I well remember rotary telephones. Along with finger dialing and operator-assisted long-distance calls, there were party lines. These party lines had nothing to do with waiting your turn at a social function; it meant sharing your line with another person or family.  At one time having a party line was a real privilege, technology of yesteryear. A convenience of that time.

Technology lasted longer then. What was good for Dad and Mom seemed good enough for the next generation. The most creative changes were found within the pages of comic books,  like Dick Tracy and his wrist T.V. Those were the days my friend.

Fast forward to the present. Who needs a rotary phone when most have something that can call anywhere in the world? Plus, it takes pictures/videos, and you can watch a television screen the size of your wrist, thereby proving that Dick Tracy was years ahead of his time. Don’t leave home without your phone.

Where does it end? At what point will there be enough conveniences? Will the new conveniences outlast even a single generation? The inconvenient truth is that knowledge is increasing in these last days. What once lasted 50 years now lasts for 5, or less. Herein lies the challenge of convenience: getting used to something long after its replacement has come-and gone.
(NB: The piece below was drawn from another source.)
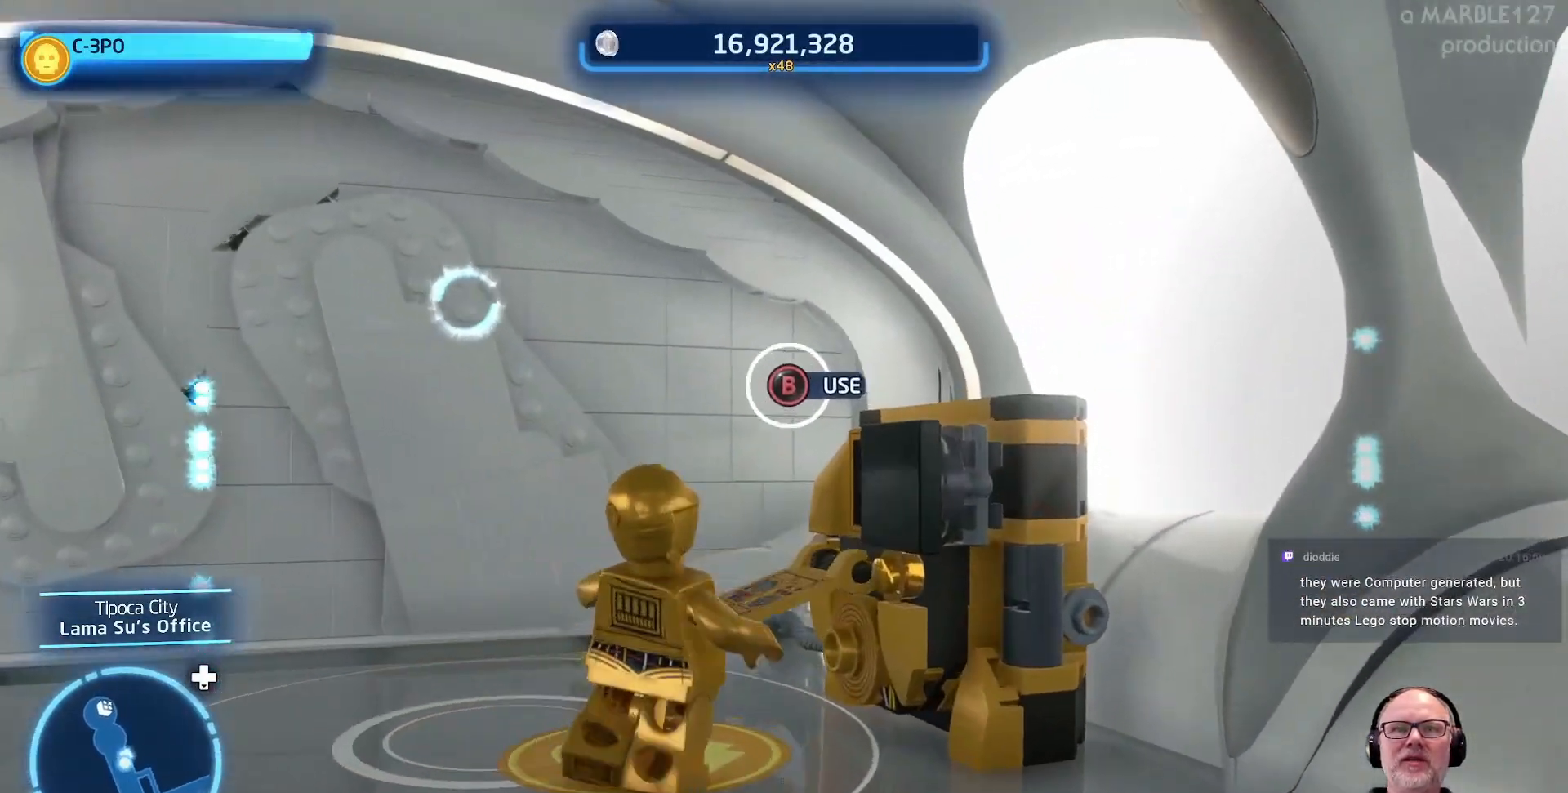
{"dt_ms": 500, "buttons": [], "left_stick": "center", "right_stick": "center", "events": [[33, "left_stick", "center"], [133, "B", "down"], [367, "B", "up"]]}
The same mentality is true in the Church world. What worked for generations isn’t always working today. This is especially true with methods-particularly with the technologically-advanced generation,  better known as our future. These are those young adults, both single and married, between the ages of 18-25. Perhaps even beyond. These fascinating young adults are desperately wanting the truth, but without the rotary-phone approach that worked so well for decades. Affected by sight and sound, this sight-and-sound generation won’t respond to hymnbook-based worship or marathon messages. As someone astutely pointed out: your spirit can’t receive more than your seat can endure. Sometimes less IS better.

The challenge of convenience is enjoying something temporal, while being open to new ways of serving the timeless. Whether a modern oven for that family recipe or screens and lights for worship, let’s be open to the next convenience, all while enjoying what’s before us now.

What challenges are you experiencing with what presently conveniences you?